Senna – videosampling application for kids


Playful educational program that enables kids to make musical video compositions with the videos of their choice. This setup is installed at ‘De Klankspeeltuin’ in Muziekgebouw aan het IJ, Amsterdam.

Idea/Concept: Jeroen Hofs / Eboman
Technical realisation: Bas van der Graaff, Nenad Popov, Timo Rozendal, Mattijs Kneppers

How did this project use Max?

For everything: from custom 3d interface, to sequencer, to video playback and analysis, to visual and audio effects and animations.

Do you remember the first Max patch you ever made? What was it?

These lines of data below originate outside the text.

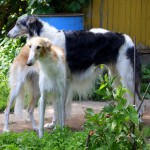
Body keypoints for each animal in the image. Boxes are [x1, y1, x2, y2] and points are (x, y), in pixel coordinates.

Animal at [7, 14, 142, 128]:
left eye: (18, 23)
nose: (7, 35)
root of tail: (128, 39)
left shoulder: (64, 81)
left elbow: (61, 106)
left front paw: (60, 127)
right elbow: (56, 107)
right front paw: (53, 124)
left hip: (128, 78)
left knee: (139, 99)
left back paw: (138, 121)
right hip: (116, 76)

I do remember: the first assignment I gave myself while learning max was a video effect that distributed a video over a grid of cubes, then placed them randomly in 3d space and faded them back to their original position. I was surprised I could make that in a couple of days with Max. The first patch that was actually used was a coll-based drum stepsequencer that I made a week later. It worked fine for years, but it was hard to add or change functionality later on.

How did you come up with this project idea?

The project originated from Jeroen Hofs (Eboman) and was programmed by Bas van der Graaff, Nesa Popov and myself (and it builds on some code and ideas from previous projects by Mattijs Kneppers). Over the last years we developed all kinds of interactive applications for Eboman's live shows. This project is a way to investigate how we can use these techniques to enable kids to be creative with the stream of audio and video that they are bombarded with.

What sorts of problems did you have to solve?

The first big problem was: What is the best way to make our ideas work for kids. So we did lots of test workshops with temporary versions of the program to see how kids responded to our ways of doing things and various features (see: http://www.flickr.com/photos/eboman/sets/72157622656462715/ ). Max is great for this kind of prototyping and testing. Actually the whole hand-painted interface helps them a lot and now we are surprised how little help they need to find out how everything works. The other main problem was the complexity of the program itself. My experience is that with every Max application that exceeds a certain level of complexity you run into various problems that are hard to solve. Often these problems are hard to isolate (and hard to report if they are bugs) since they are only present within that complexity, not isolated.

If there were one person who you would want to see your project, who would it be?

Actually, what I like best is when I see kids having fun with it and when they are genuinely proud of what they made when they show it to their mates.

At the conclusion of this project were you:
a) exhausted
b) ready to do a new one
c) thinking of ways to expand it
d) [other, please describe]

d: actually, all of the above.... It was good to take a break and do something else after this, but currently we make a slightly modified version of this for the TropenMuseum in Amsterdam and now it feels good to go back to the the code and concept, to clean it up and improve it.


October 14, 2011 | 3:08 pm

For everyone who is attending the Expo ’74, I wanted to let you know that I will be displaying this app on Saturday evening, on the Science Fair.

Cheers,
Mattijs


October 16, 2011 | 10:01 am

How did you do such a beautiful graphical interface?? Did you use any external libreries or so ? Very nice work.


October 16, 2011 | 12:48 pm

It’s all done in jitter using open GL with various render passes, no external libraries were used (though some custom shaders were written).